Odra Opole - Motor Lublin 0-2 (29.04.2024) Drukuj
czwartek, 02 maja 2024 07:33

- Na boisku słabo, na trybunach super – tak podsumowałbym mecz Odry z Motorem. Dość gładka porażka na boisku. Z kolei dużo dymu (dosłownie) na trybunach. Szkoda, bo zwycięstwo dawało duże nadzieje,  że Odra zagra w barażach o Ekstraklasę. Jak ja przyjeżdżam, to klub z Opola nie zachwyca. Lepiej radzi sobie, gdy mnie nie ma.

 

 


W tym sezonie byłem na szóstym meczu Odry. Widziałem jedno zwycięstwo, jeden remis i aż cztery porażki

Przed tym meczem połowę ligi walczyło o jedno z miejsc w przedziale III – VI. Oba zespoły miały po 46 punktów zajmowały pozycje tuż za czołową szóstką.

W pierwszej połowie od początku przeważali piłkarze Motoru, którzy po 27 minutach prowadzili 2:0. Obie bramki padły w odstępie jednej minuty. Pierwsza z nich była z rzutu karnego. Do przerwy piłkarze Odry nie mieli żadnych atutów. Po zmianie stron ich gra uległa poprawie. Dążyli do zmiany wyniku. Z kolei goście starali się jak najmniejszym nakładem sił utrzymać przewagę wypracowaną na początku spotkania.

——————————

* [Polecenie 1]:
Według relacji z meczu Odry z Motorem, ile punktów miał każdy z zespołów przed tym spotkaniem?

——————————

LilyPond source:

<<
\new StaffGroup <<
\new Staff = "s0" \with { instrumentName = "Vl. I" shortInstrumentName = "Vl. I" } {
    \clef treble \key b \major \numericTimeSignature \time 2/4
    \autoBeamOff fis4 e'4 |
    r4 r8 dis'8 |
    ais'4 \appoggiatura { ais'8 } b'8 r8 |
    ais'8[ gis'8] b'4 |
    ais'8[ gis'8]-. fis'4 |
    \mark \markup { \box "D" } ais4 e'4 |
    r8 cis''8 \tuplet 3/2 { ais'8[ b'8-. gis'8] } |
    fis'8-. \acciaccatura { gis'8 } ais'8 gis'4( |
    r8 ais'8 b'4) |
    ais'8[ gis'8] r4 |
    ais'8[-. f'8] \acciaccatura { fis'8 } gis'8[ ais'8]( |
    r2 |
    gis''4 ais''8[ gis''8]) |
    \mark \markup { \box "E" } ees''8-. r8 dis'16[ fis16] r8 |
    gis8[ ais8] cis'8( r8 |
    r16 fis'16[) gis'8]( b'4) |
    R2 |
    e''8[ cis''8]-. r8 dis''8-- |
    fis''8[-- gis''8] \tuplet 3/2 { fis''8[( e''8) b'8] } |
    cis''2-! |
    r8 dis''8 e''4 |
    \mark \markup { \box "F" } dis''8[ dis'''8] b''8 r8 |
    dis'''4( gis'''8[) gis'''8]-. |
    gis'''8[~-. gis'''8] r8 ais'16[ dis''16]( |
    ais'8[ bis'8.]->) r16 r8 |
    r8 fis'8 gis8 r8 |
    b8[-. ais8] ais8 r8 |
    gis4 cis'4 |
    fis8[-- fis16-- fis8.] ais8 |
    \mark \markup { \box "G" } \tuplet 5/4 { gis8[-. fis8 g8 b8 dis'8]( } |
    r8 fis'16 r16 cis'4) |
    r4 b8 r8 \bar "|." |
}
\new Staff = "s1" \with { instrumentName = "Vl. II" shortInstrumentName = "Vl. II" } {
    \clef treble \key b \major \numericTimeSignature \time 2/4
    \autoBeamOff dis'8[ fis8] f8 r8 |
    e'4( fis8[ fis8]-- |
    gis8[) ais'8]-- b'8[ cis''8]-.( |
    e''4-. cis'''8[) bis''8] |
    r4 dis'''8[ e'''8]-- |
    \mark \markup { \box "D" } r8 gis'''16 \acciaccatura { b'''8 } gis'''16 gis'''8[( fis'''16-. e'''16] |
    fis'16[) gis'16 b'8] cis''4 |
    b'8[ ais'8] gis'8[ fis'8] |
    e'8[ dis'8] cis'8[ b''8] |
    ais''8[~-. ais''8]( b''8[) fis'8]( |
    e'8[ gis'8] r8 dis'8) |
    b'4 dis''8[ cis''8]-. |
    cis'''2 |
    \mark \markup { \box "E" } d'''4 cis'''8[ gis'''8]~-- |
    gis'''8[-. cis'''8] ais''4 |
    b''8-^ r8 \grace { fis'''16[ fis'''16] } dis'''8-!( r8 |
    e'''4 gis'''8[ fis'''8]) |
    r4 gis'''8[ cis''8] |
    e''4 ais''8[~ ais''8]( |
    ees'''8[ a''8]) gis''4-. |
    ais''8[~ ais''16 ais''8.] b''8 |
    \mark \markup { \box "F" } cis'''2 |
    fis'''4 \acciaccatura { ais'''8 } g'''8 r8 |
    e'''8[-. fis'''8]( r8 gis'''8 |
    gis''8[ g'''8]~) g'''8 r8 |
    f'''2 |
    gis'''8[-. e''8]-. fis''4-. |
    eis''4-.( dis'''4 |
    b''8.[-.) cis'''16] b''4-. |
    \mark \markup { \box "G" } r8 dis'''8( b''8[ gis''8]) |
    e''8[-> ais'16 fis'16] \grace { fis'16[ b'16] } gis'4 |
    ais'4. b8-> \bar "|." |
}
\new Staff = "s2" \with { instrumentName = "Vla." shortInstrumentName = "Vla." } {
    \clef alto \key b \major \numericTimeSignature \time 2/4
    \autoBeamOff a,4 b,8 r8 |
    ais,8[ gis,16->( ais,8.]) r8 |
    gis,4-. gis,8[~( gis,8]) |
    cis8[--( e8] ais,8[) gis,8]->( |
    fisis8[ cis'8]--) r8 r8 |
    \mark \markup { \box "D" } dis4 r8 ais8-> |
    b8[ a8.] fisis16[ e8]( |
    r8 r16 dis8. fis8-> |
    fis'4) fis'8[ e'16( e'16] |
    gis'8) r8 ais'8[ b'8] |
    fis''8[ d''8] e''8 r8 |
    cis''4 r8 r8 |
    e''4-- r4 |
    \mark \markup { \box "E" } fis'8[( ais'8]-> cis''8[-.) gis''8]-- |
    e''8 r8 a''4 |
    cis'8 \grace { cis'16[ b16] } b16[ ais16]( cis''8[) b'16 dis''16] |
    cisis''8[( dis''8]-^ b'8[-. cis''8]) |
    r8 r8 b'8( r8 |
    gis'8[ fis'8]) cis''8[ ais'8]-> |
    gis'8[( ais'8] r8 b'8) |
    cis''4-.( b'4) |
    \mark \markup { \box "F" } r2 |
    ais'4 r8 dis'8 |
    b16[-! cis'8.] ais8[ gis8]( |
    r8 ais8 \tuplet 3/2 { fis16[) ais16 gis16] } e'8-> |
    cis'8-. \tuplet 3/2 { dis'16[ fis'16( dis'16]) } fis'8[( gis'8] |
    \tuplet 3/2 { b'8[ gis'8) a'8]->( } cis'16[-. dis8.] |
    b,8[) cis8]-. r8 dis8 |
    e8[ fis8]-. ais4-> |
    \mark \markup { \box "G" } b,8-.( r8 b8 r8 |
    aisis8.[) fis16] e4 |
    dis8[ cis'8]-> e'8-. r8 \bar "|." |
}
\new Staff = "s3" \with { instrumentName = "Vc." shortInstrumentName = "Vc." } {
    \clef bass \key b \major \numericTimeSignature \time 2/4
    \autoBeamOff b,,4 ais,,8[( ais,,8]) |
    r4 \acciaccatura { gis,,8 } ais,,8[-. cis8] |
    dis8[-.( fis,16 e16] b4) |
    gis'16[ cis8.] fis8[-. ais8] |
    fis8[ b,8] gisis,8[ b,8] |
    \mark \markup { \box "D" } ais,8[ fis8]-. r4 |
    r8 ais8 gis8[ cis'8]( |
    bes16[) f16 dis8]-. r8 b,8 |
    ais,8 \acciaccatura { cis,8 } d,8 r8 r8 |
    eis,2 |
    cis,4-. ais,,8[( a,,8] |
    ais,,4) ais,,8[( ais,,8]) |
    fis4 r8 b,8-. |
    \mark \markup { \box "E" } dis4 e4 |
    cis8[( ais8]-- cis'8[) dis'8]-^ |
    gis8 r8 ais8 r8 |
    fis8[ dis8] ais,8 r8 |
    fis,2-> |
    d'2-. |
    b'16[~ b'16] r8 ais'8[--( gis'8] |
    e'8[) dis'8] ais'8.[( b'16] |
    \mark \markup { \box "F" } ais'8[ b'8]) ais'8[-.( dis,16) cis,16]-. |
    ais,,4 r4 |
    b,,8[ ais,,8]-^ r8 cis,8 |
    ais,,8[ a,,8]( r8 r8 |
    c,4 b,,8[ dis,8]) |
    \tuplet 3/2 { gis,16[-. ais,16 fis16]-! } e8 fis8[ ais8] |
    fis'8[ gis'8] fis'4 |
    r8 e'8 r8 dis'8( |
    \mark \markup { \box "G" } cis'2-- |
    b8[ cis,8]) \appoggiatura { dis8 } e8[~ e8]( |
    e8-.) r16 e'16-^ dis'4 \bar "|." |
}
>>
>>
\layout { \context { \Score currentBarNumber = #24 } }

——————————

* [Polecenie 2]:
Policz wiersze listingu, w których występuje ciąg "numericTimeSignature". Podaj tylko liczbę.

* [Prawidłowa odpowiedź 1]:
Po 46 punktów.

* [Prawidłowa odpowiedź 2]:
4